Now, however, he found he did not grudge the exquisite woman beside
him even this, that, on the contrary, he wanted to lay it before her as one
would lay a precious jewel at the feet of a goddess.
He turned to her and then smiled. The same exaltation he experienced
in this place was on her as well. What he wished to offer, Eveleen Riordan
already knew.
More than that. He realized with a start that in suggesting they rest
here, she had been giving it to him.
"You come here often?" he asked.
Her nod did not surprise him. "You're no stranger to it yourself,
Firehand?"
"No."
An air of quiet gravity settled over her, and she gave a little sigh. "This
really will be our last winter up here?"
"Very likely."
He studied her intently. "Don't you want peace?"

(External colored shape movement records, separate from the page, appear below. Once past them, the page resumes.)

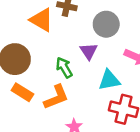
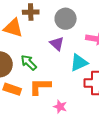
green arrow: (64, 67) -> (29, 63), moved
orange L-shape: (56, 97) -> (40, 87), turned -145

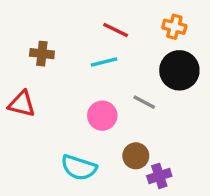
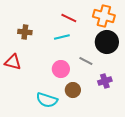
orange cross: (174, 27) -> (104, 16), size x1.5
brown circle: (136, 156) -> (73, 90), moved
purple cross: (159, 176) -> (105, 81), moved

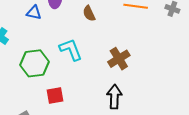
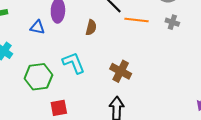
brown semicircle: (89, 13) -> (91, 27), turned -140
brown cross: (119, 59) -> (121, 71), turned -30

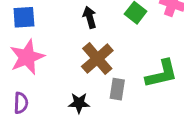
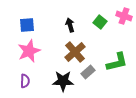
gray rectangle: (117, 89) -> (88, 72), turned 40
black star: (79, 103) -> (63, 81), size x1.5

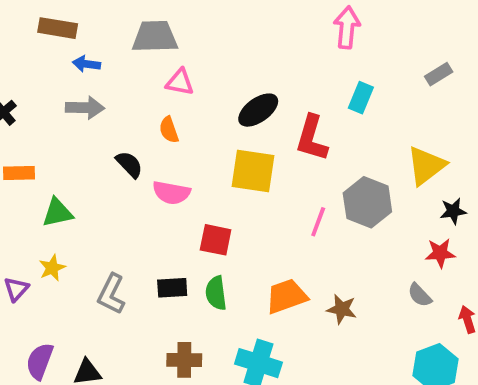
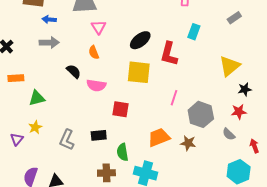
pink triangle: (180, 82) -> (99, 27), turned 49
gray hexagon: (367, 202) -> (201, 114), moved
green semicircle: (216, 293) -> (122, 152), moved

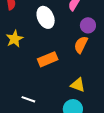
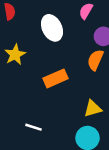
yellow triangle: (78, 85) -> (93, 109), turned -35

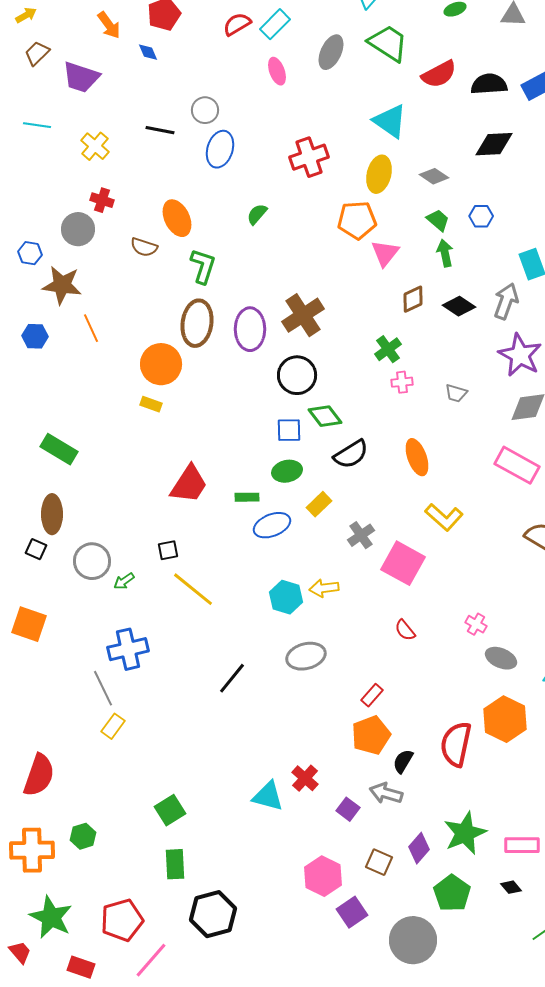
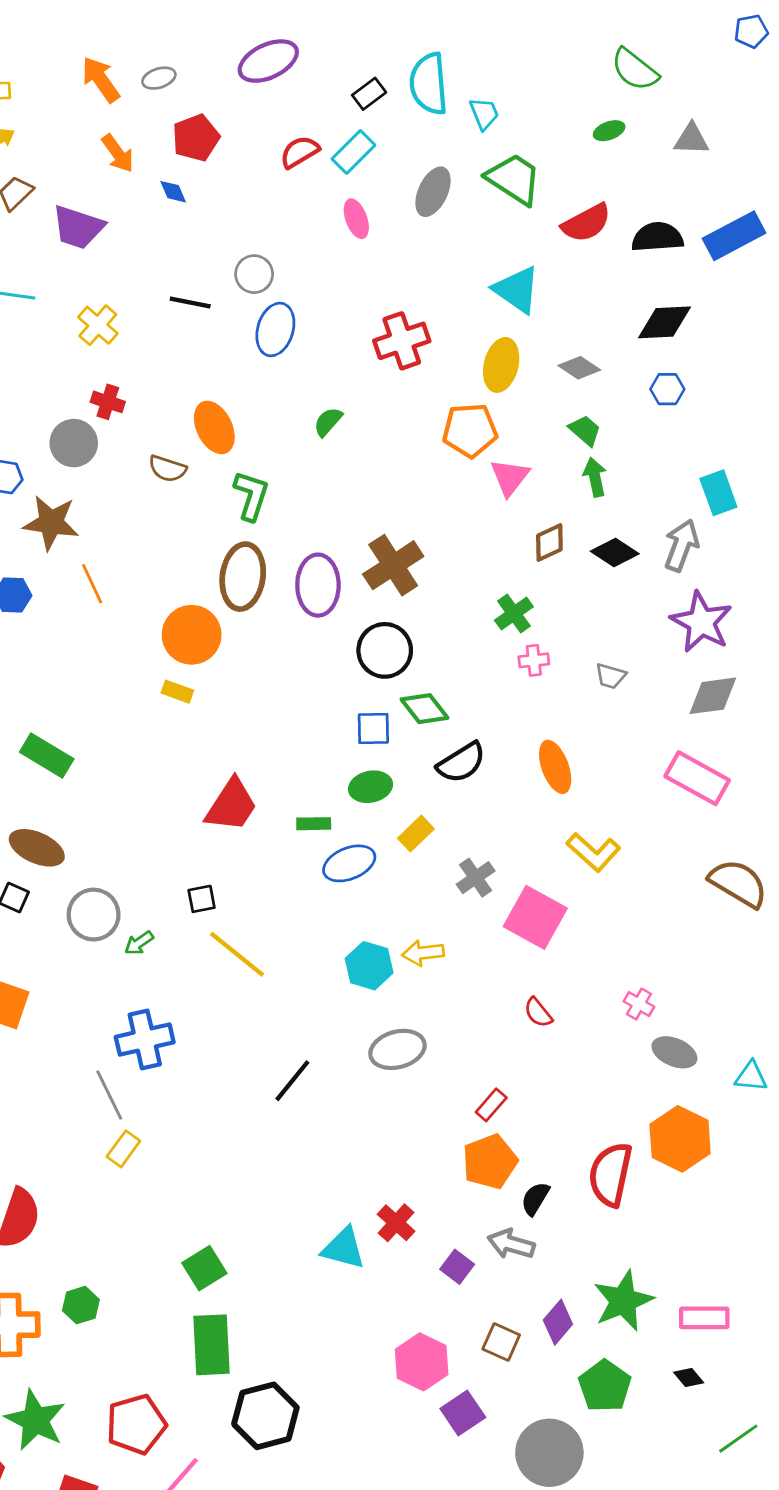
blue hexagon: (481, 216) -> (667, 389), moved
brown ellipse: (52, 514) -> (37, 848), turned -66
green rectangle: (175, 864) -> (211, 1345), size x1.4

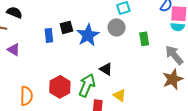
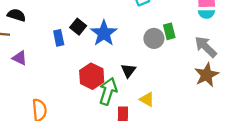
black square: (66, 27) -> (78, 27), turned -32
gray circle: (117, 27) -> (154, 38), moved
black triangle: (106, 69) -> (128, 71), turned 40
red hexagon: (60, 87) -> (92, 76), moved

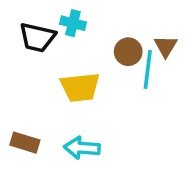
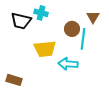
brown triangle: (166, 46) -> (93, 17), moved
cyan arrow: (82, 148) -> (68, 64), moved

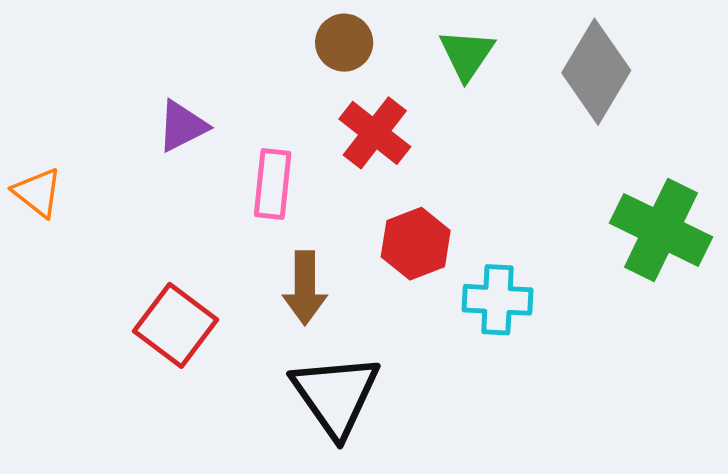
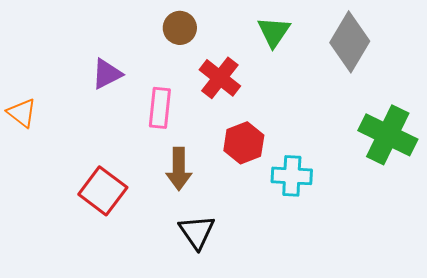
brown circle: (344, 43) -> (180, 28), moved
black triangle: (336, 395) -> (197, 232), size x0.7

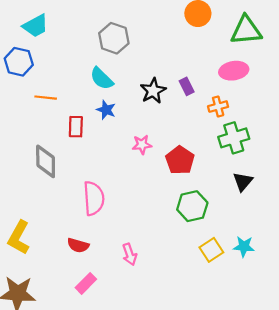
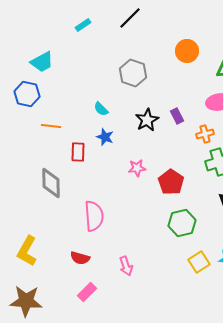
gray hexagon: (114, 38) -> (133, 73), moved
cyan semicircle: (102, 79) -> (101, 109), size x0.7

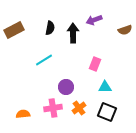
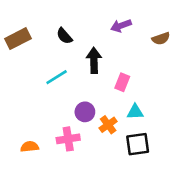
black semicircle: (50, 28) -> (64, 36), turned 128
black arrow: (73, 33) -> (94, 60), moved
orange cross: (79, 108) -> (108, 125), moved
black square: (107, 112) -> (138, 144), turned -30

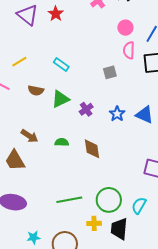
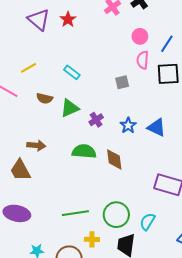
brown arrow: (29, 136) -> (36, 145), turned -30
green semicircle: (62, 142) -> (84, 151), moved, size x1.6
brown diamond: (92, 149) -> (114, 159), moved
yellow cross: (94, 223) -> (92, 239), moved

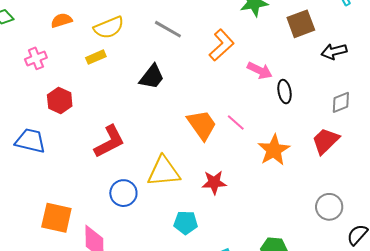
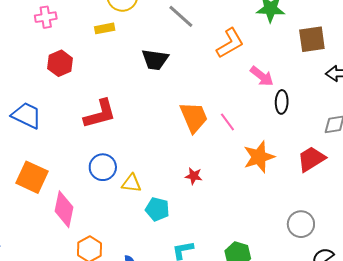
black trapezoid: (152, 77) -> (155, 60), turned 48
blue trapezoid: (30, 141) -> (27, 115), moved
yellow triangle: (164, 171) -> (131, 183), moved, size x0.6
red star: (214, 182) -> (194, 176), size x0.7

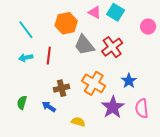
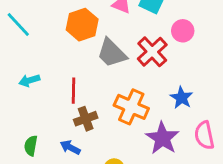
pink circle: (148, 27) -> (183, 31), moved
cyan line: (26, 30) -> (18, 25), moved
red line: (49, 56) -> (74, 91), moved

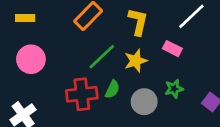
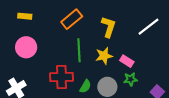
pink rectangle: (172, 49) -> (127, 61), moved
green line: (102, 57) -> (79, 50), turned -55
green semicircle: (112, 89) -> (85, 86), moved

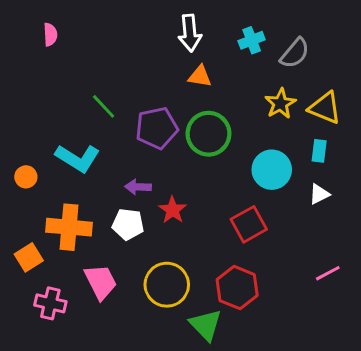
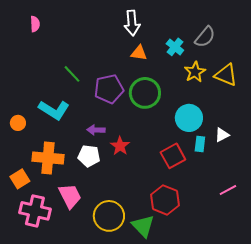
cyan cross: (252, 40) -> (175, 47), moved, turned -30
cyan rectangle: (319, 151) -> (200, 144), moved
yellow circle: (167, 285) -> (109, 216), moved
pink cross: (50, 303) -> (35, 211), size x1.4

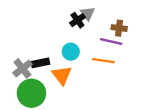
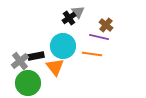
brown cross: (119, 28) -> (106, 25), turned 32
cyan circle: (71, 52) -> (63, 46), size x1.6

The surprise in her expression gave him her answer even before she
spoke. "With all my heart! These people need to be able to live and work
like they used to do. They're ordinary folk, you know, most of them,
however good they are at this business fate's forced on them."
"You're good at it, too."
The woman nodded briskly. "I know the weapons, and Zanthor I Yoroc
is an enemy easy to hate. Every blow I strike cuts into his heart's desire. I
just wish they could slash into his heart itself."
"Why, Eveleen?" he asked softly, startled by the vehemence with which
she had spat that last out. "This isn't our war, not really."
She looked at him, her eyes grave, measuring him, before she made her
decision to respond with the truth. "I'm making up," she told him, "doing
for these people what I can't do for my own."
Eveleen walked a few steps away from him and fixed her eyes on the
panaroma below. "Ever since I learned about the Project, that time travel
is not only possible but accomplished fact, I've wanted to go back, undo
the centuries of wrong my race has suffered."